33. Malgré l'absence de marqueurs biologiques pour tout problème de santé mentale , la psychiatrie a renforcé la compréhension biomédicale et contextuelle de la détresse émotionnelle. En raison du manque de compréhension globale de l'étiologie et du traitement des problèmes de santé mentale, il existe une tendance croissante à s'éloigner de la médicalisation. . Il y a des appels croissants au sein de la psychiatrie pour une « repenser fondamentalement la création et la formation des connaissances psychiatriques » et un accent renouvelé sur l'importance des soins relationnels et l'interdépendance de la santé mentale et sociale . Le Rapporteur spécial est d'accord mais appelle la psychiatrie organisée et ses dirigeants à établir fermement les droits humains comme valeurs fondamentales lors de la priorisation des interventions en santé mentale.
34. Lorsqu'on envisage d'initier un traitement, le principe de primum non nocere, ou « d'abord ne pas nuire », doit être le guide. Malheureusement, les effets secondaires pénibles résultant des interventions médicales sont souvent négligés, les méfaits associés à de nombreux médicaments psychotropes ont été minimisés et leurs avantages exagérés dans la littérature publiée . Le potentiel de surdiagnostic et surtraitement doit donc être considérée comme un effet iatrogène potentiel des efforts mondiaux actuels pour élargir l'accès au traitement. De plus, les droits humains plus larges et les dommages sociaux produits par la médicalisation, tels que l'exclusion sociale, les traitements forcés, la perte de la garde des enfants et la perte d'autonomie, méritent une plus grande attention. La médicalisation affecte tous les aspects de la vie des personnes ayant des handicaps psychosociaux ; cela compromet leur capacité de voter, de travailler, de louer une maison et d'être des citoyens à part entière qui participent à leur communauté.
35. Il est désormais largement reconnu que le l'incarcération massive d'individus appartenant à des groupes en situation de marginalisation est une question urgente en matière de droits humains. Afin de prévenir la médicalisation de masse, il est essentiel d'intégrer un cadre de droits humains dans la conceptualisation et les politiques de santé mentale. L'importance de la pensée critique (par exemple, connaître les forces et les faiblesses d'un modèle biomédical) et la connaissance de l'importance d'une approche fondée sur les droits humains et les déterminants de la santé doivent être au cœur de l'éducation médicale.
Références
[1] (21) Voir Peter Conrad et Joseph W. Schneider, Deviance and Medicalization: from Badness to Sickness (Philadelphie, Pennsylvanie, Temple University Press, 2010).
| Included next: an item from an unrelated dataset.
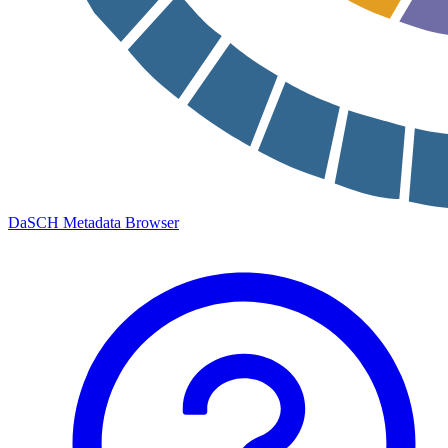
DaSCH Metadata Browser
[2] (22) Voir James Phillips et al., « Les six questions les plus essentielles du diagnostic psychiatrique : une partie plurielle 1 : problèmes conceptuels et définitionnels du diagnostic psychiatrique », Philosophie, éthique et sciences humaines en médecine, vol. 7, n° 3 (janvier 2012).
[3] (23) Voir Vincenzo Di Nicola. « « Une personne est une personne à travers d'autres personnes » : un manifeste de psychiatrie sociale pour le 21e siècle », World Social Psychiatry, vol. 1, n° 1 (2019).
[4] (24) Voir Caleb Gardner et Arthur Kleinman, « La médecine et l'esprit – les conséquences de la crise d'identité de la psychiatrie », The New England Journal of Medicine, vol. 381, n° 18 (octobre 2019).
[5] (25) Voir Joanna Le Noury et al., « Restauration de l'étude 329 : efficacité et méfaits de la paroxétine et de l'imipramine dans le traitement de la dépression majeure à l'adolescence », The BMJ, vol. 351 (septembre 2015).